Some players did decide to delay their fasting until after the World Cup. Other decided not to fast at all due to the travel and importance of their jobs. This is perfectly acceptable for Muslim footballers, and it is entirely a personal choice which is to be respected. A small part of the 2014 World Cup overlapped with Ramadan. Hence, players such as Ozil, Xhaka, and Shaqiri decided to delay their fast. This was due to fitness concerns and dehydration issues in the extremely hot temperatures in Brazil. In the same tournament, Algeria players decided to maintain their fasting. Even in their last-16 match against Germany, one of the nation’s biggest games in their history. At half-time, despite still being before sunset, some players broke their fast to have more energy for the second half.

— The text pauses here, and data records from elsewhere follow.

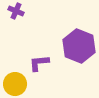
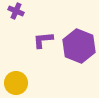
purple L-shape: moved 4 px right, 23 px up
yellow circle: moved 1 px right, 1 px up
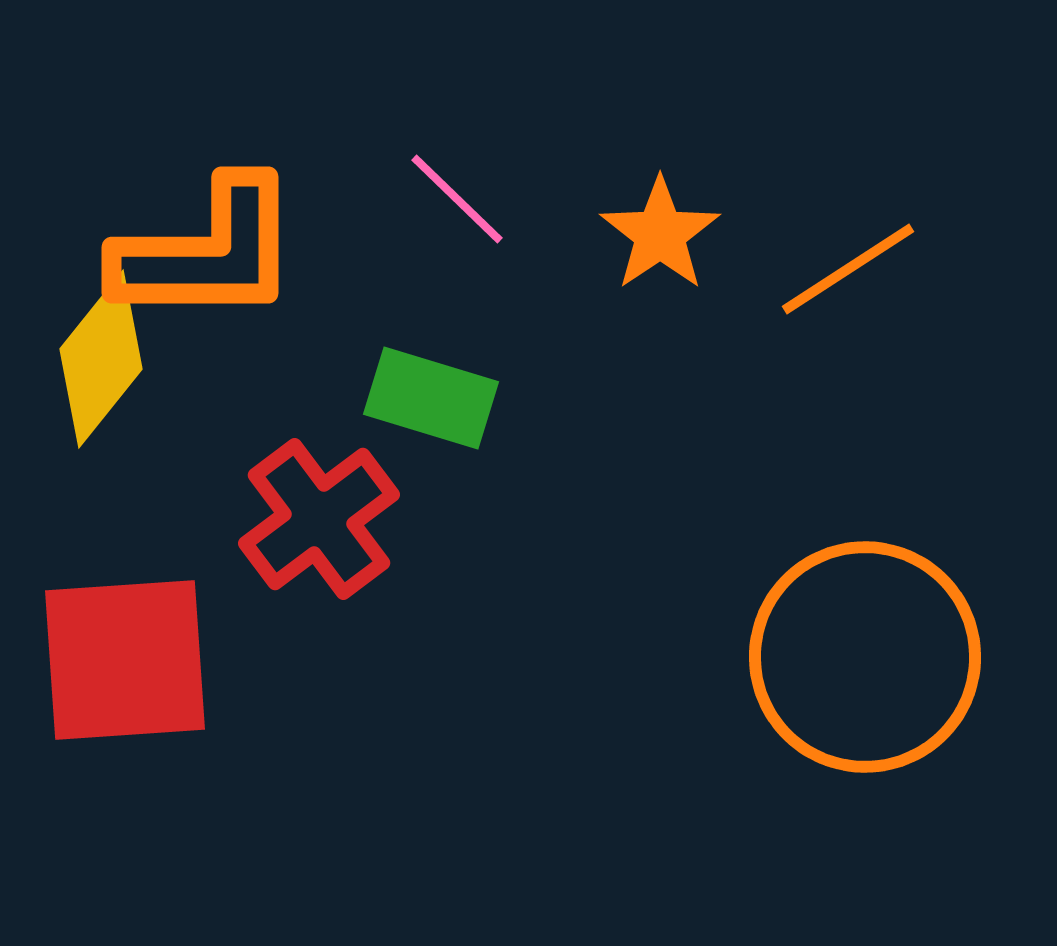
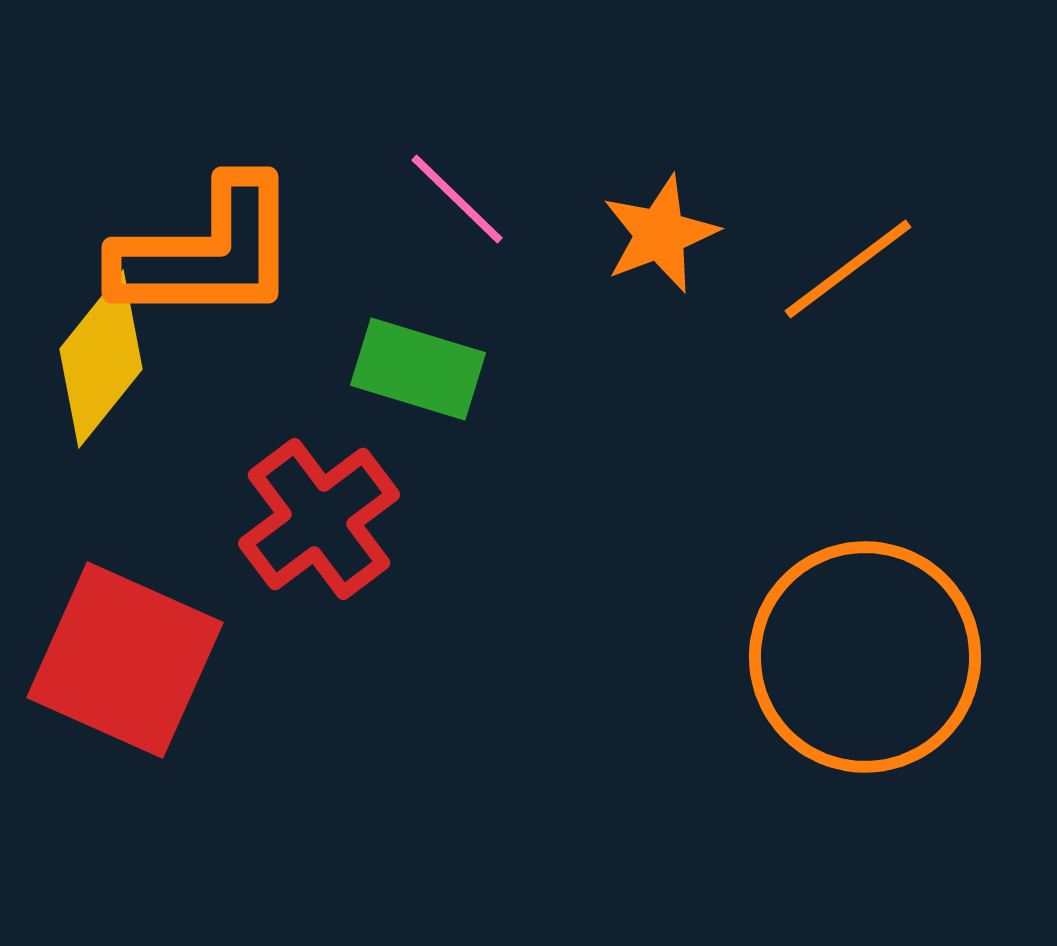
orange star: rotated 13 degrees clockwise
orange line: rotated 4 degrees counterclockwise
green rectangle: moved 13 px left, 29 px up
red square: rotated 28 degrees clockwise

Examples of Muslim Footballers Fasting in Games
Mohamed Salah & Sadio Mane
In both 2018 and 2019, Jurgen Klopp was faced with his two best players observing Ramadan. This while his team prepared for the biggest game in club football, the Champions League final. When asked about this, Klopp strictly stated that an individual’s decision to fast is private, personal, and would not be influenced or discussed by himself. These 2 players were of course Mo Salah and Sadio Mane. It was later revealed that Salah had maintained fasting throughout the preparations of both games. However, in the 3 days prior to the games, he replenished throughout the day to be as prepared as possible.
In 2019, after scoring an early penalty on Liverpool’s way to their 6th European Cup, Salah took a sip of water which was before sunset in Madrid, showing that he may not have been strictly following fasting. It is not clear whether Sadio Mane took the same approach in 2019, however it is believed that the year before in Kiev, Mane did fast and therefore played the final without eating or drinking during the day. Mane scored Liverpool’s only goal in that game in that final and was one of their best players.
Hakim Ziyech & Noussair Mazraoui
Another instance of players fasting during the 2019 Champions League was in the semi-final between Ajax and Tottenham. Hakim Ziyech and Noussair Mazraoui were the Ajax players observing the tradition, and they were seen consuming water and energy drinks mid-way through the game after sunset. This was a big decision for the players to make in such a huge game. Unfortunately, they ultimately lost after an unbelievable comeback from Tottenham. Before the game, Dutch fitness guru Raymond Verheijen said that fasting would be irresponsible of the Ajax players, and that professional footballers shouldn’t be fasting while playing their sport. This was met with anger from Muslim footballers and many criticised the comments. Despite succumbing to a late defeat, fasting didn’t seem to affect the players performances, and Ziyech got a goal for Ajax soon after he refuelled in the first half.
Overall, Muslim footballers fasting often doesn’t look like it has too much of an impact on their performance. This may be surprising as modern football, especially at elite level, has nutritionists who try to find any way to give their players a slight advantage on the pitch, from the tiny details of what and when to eat and drink. It seems crazy that despite this level of importance on diet and training, Muslim players can fast and still put in top performances.
Of course, Ramadan is only around a month long, and if the pattern of fasting continued for longer periods of time, we would probably see the effects on the players more clearly. As well as this, the impact on footballers’ mentality must be considered. Elite football clubs also have psychologists, and Ramadan is a time of spirituality, self-enlightenment, and self-improvement. It’s impossible to say whether nutritional preparation or mental preparation is more important for a footballer. Perhaps the issues with energy levels or hydration could be offset with the feelings that players have while fasting. That is, players might feel more determined, humble, and closer to their God.